American Bloomsbury: Louisa May Alcott, Ralph Waldo Emerson, Margaret Fuller, Nathaniel Hawthorne and Henry David Thoreau
Here's a nice review:
We can’t remember the last time we enjoyed popular history as much as American Bloomsbury, Susan Cheever’s smart, dishy romp through the intersecting personal lives of a cluster of geniuses who all lived in Concord, Massachusetts, in the mid-1800s.

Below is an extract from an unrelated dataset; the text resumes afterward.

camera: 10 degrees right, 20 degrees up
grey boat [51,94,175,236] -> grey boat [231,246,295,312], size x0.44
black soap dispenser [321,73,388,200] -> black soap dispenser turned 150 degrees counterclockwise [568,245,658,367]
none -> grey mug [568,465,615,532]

Cheever focuses on three houses that were, at various times, home to a mind-boggling range of bohemian literary bigs -- Ralph Waldo Emerson, Henry David Thoreau, Louisa May Alcott, Nathaniel Hawthorne, and Margaret Fuller -- while also working in bits about the neighbors (Henry James, Oliver Wendell Holmes) and the larger circle of friends (Herman Melville, Walt Whitman, Edgar Allan Poe).

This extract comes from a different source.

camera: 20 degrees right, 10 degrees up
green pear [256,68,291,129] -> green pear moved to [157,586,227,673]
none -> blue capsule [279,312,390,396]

The Concord gang transformed not only American literature and culture, they transformed each other, seducing one another — both intellectually and physically. For starters, Alcott was in love with both older man Thoreau and then much older man Emerson, while Emerson exchanged love letters with Fuller, though handsome Hawthorne (“a rat with women,” according to Cheever) also enthralled her.

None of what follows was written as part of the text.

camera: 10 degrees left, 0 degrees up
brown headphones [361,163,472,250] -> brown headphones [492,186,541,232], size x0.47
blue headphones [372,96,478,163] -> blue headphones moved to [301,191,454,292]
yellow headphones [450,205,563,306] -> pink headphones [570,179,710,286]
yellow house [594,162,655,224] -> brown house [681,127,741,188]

All of these characters have, of course, been subject to countless biographies. But Cheever’s deft chronicling of their interwoven lives and her heavy quotation of overheated excerpts from private writings (“On his lips is the perfumed honey of Hymettus,” Fuller wrote of Emerson, “but we can only sip”) make this slim volume an unexpected delight.